The same ceding of foundational ideas to Republicans has characterized Democrats’ refusal to launch full-throated, rights-based advocacy for universal healthcare, the Green New Deal, and housing rights. Unless and until Democrats abandon their delusional, conflict-avoiding play-to-the-center approach to winning elections, they will continue to lose and, and without a viable working-class party alternative, so will most Americans. Democrats need to shift their focus from what to say to win elections to what to say and do to influence how people think. They need to lead, not follow.
Democrats have long drawn on a broad constituency but with sometimes conflicting interests. For example, the Roosevelt administration supported labor rights and public works projects to put people back to work but did not want to endanger support from the southern Democrats who supported virulent segregation. So, when Democrats designed the National Labor Relations Act to protect workers, they excluded domestic and farm workers that included huge numbers of women and African Americans. Similarly, when rules were set to support the home mortgages that fueled suburban sprawl and subsequent wealth accumulation in the post-war era, racial covenants were included that excluded non-white people. Pandering to the so-called far left-wing? Nope! However, this so-called compromise had a lasting damning effect. It legitimized and normalized two destructive ideas: Not everyone deserves the same rights and segregation is normal and acceptable.
I saw a poster in a store window recently that read. “Equal rights for others does not mean less rights for you. It is not pie.” That is the simple message for the organizing necessary to push Democrats toward a more unifying, inclusive, vote-winning direction.
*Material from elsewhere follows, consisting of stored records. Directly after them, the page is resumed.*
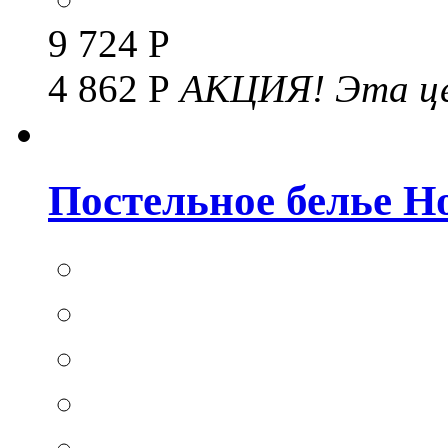
9 724 Р
4 862 Р
АКЦИЯ!
Эта це
Постельное белье Hom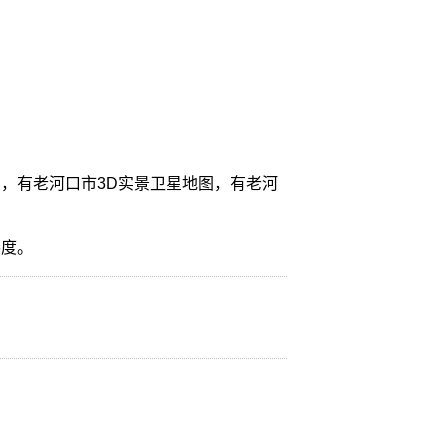
，有老河口市3D实景卫星地图，有老河
纬度。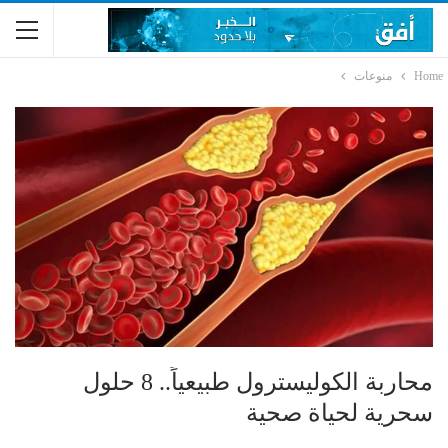
Home
منوعات
محاربة الكوليسترول طبيعياً.. 8 حلول
سحرية لحياة صحية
Americans of all races and backgrounds and across the economic spectrum experience insecurity with respect to housing, medical care, the cost of post-secondary education, and volatile weather and fires caused by climate change. Democrats need to speak directly to those insecurities, abandoning the self-destructive notion of fixing a little and providing paltry help only for the most vulnerable because of limited resources. Not helping everyone, permits resentment to grow and fester and burst into hatred, violence, and acceptance of authoritarian anti-democratic solutions.
The progressive common good values that supported the New Deal in the 1930s, the growth of unions, the advances for civil rights in the 1960s, the establishment of environmental regulation, and more recently marriage equality, have eroded but they are not dead. The meet- voters-in-the-middle strategy of the last several decades ceded the struggle for people’s ideas and values to the normality of inequity and with it, racism and climate disaster. Instead, Democrats must lead with concrete proposals for addressing widespread insecurity, while giving voice to progressive ideas and values.
Arthur H. Camins is a lifelong educator. He writes about education and social justice. He works part-time with curriculum developers at UC Berkeley as an assessment specialist. He has taught and been an administrator in New York City, Massachusetts, and Louisville, Kentucky. The ideas expressed in this article are his alone.